Avoid enclosing Indexed Columns in a Function in the WHERE clause

By Bill Graziano on 12 September 2007 | Tags: Query Tuning


When a function is wrapped around an indexed column in the WHERE clause it will usually prevent the proper usage of that index. This article gives an example and discusses what other options are available.

I still remember the first time I ever saw this truly crush a server.  I was doing performance tuning at a client site.  We still hadn't convinced their developers that the DBA's needed to review their T-SQL code before it went into production.  One morning we noticed performance problems on the server.  Disk reads would go way, way up.  SPIDs would begin to block.  Response time on their web site slowed to a crawl -- if it responded at all.
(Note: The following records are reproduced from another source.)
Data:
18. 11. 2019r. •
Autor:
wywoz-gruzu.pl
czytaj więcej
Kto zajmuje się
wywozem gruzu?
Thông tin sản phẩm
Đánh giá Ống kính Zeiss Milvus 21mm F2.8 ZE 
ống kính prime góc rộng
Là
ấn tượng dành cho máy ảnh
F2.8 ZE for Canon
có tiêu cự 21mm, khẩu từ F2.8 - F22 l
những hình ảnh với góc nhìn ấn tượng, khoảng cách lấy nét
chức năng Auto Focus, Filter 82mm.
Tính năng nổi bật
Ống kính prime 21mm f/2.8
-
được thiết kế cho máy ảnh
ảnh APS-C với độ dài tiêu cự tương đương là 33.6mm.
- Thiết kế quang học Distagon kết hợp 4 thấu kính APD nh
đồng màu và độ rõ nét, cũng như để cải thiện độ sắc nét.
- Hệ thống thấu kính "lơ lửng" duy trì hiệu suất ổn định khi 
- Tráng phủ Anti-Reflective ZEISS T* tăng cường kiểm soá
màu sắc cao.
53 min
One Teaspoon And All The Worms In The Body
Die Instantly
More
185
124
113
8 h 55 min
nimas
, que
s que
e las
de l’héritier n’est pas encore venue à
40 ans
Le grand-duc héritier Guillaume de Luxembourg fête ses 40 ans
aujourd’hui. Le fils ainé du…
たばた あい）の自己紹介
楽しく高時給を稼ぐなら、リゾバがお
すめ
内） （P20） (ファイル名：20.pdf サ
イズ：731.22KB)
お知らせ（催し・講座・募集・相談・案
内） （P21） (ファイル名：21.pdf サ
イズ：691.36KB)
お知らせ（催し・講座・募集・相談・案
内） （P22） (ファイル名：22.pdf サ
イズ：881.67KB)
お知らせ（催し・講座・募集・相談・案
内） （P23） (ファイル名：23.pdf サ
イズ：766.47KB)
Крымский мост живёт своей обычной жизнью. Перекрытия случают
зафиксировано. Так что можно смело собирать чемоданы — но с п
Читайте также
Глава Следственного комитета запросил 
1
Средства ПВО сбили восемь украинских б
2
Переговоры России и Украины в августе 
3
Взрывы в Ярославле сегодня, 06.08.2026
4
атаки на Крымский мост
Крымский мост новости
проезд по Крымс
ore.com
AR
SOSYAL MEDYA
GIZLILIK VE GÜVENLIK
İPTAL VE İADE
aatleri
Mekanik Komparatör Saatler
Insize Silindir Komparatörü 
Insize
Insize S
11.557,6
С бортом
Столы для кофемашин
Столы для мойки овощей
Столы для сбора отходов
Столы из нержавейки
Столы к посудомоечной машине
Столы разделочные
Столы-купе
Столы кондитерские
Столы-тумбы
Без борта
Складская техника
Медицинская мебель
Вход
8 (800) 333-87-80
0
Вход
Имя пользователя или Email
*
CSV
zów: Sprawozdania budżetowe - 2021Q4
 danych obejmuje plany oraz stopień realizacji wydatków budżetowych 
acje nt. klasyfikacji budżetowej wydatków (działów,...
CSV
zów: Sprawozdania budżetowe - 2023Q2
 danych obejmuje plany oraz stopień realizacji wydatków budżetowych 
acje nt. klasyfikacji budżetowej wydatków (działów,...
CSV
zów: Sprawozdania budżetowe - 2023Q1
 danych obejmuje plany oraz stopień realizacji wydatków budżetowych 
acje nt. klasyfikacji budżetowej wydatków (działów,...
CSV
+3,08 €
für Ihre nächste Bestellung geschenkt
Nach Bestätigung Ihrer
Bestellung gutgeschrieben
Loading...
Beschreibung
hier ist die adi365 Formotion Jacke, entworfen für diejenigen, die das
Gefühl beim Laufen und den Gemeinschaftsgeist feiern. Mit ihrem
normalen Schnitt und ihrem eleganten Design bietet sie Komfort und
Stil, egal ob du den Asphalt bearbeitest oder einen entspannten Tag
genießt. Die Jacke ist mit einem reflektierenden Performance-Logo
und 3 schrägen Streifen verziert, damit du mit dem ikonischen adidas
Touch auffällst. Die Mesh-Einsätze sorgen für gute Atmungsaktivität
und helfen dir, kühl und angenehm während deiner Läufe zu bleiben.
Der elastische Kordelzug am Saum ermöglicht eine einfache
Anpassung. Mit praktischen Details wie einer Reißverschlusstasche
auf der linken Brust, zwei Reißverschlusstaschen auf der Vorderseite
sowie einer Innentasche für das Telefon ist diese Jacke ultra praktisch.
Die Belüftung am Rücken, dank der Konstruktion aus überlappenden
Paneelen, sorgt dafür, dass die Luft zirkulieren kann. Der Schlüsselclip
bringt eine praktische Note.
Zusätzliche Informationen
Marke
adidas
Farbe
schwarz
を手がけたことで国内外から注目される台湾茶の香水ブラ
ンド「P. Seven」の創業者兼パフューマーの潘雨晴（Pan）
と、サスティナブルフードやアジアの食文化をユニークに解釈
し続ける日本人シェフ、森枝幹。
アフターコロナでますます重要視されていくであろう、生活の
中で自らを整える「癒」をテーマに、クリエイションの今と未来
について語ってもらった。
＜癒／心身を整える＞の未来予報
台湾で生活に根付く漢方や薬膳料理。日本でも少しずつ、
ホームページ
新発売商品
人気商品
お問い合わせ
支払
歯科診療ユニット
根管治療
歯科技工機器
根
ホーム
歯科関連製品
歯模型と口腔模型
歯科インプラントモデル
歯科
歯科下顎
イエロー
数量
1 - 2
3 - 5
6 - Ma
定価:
After first insisting that no new database code was rolled out they finally admitted they'd changed one line of one WHERE clause in a single stored procedure.  That change brought the database server to a stop.  They had added a YEAR function around an indexed date column so that a report would only pull back a single year.  That changed the query plan enough to start generating table scans.

A script to simulate this looks like this:

USE AdventureWorks
GO
IF  EXISTS (SELECT * FROM sys.indexes 
			WHERE object_id = OBJECT_ID(N'[Sales].[SalesOrderHeader]') 
			AND name = N'IX_SalesOrderHeader_OrderDate')
	DROP INDEX [IX_SalesOrderHeader_OrderDate] ON [Sales].[SalesOrderHeader] 
GO
CREATE INDEX IX_SalesOrderHeader_OrderDate ON Sales.SalesOrderHeader(OrderDate)
GO

SELECT	SalesOrderID,
	OrderDate
FROM	Sales.SalesOrderHeader
WHERE	YEAR(OrderDate) = 2003
AND	MONTH(OrderDate) = 7


SELECT	SalesOrderID,
	OrderDate
FROM	Sales.SalesOrderHeader
WHERE	OrderDate BETWEEN '7/1/2003' AND '7/31/2003'
GO


IF  EXISTS (SELECT * FROM sys.indexes 
			WHERE object_id = OBJECT_ID(N'[Sales].[SalesOrderHeader]') 
			AND name = N'IX_SalesOrderHeader_OrderDate')
	DROP INDEX [IX_SalesOrderHeader_OrderDate] ON [Sales].[SalesOrderHeader] 
GO

This script creates an index on OrderDate.  In my sample queries I'm only pulling back a single month.  The first query has a cost of 0.080 and does a scan of the index.  The second query has a cost of 0.004 and does a seek on the index.  Yes, the costs are very low because I don't have a large set of data.  The first query still has a cost twenty times higher than the second.

When you wrap a function around an indexed column SQL Server must compute the value of the function for each row in the table.  When you just compare the indexed column to a scalar value or the result of a function then SQL Server can use that value to seek into the index.  The only time you can use a function around an indexed column is if you use an indexed computed column that matches the function you're using.

This type of coding is mostly used for date fields when computing ranges such as querying for the previous week.  Hopefully this little tip will save you from making the same mistake those developers did.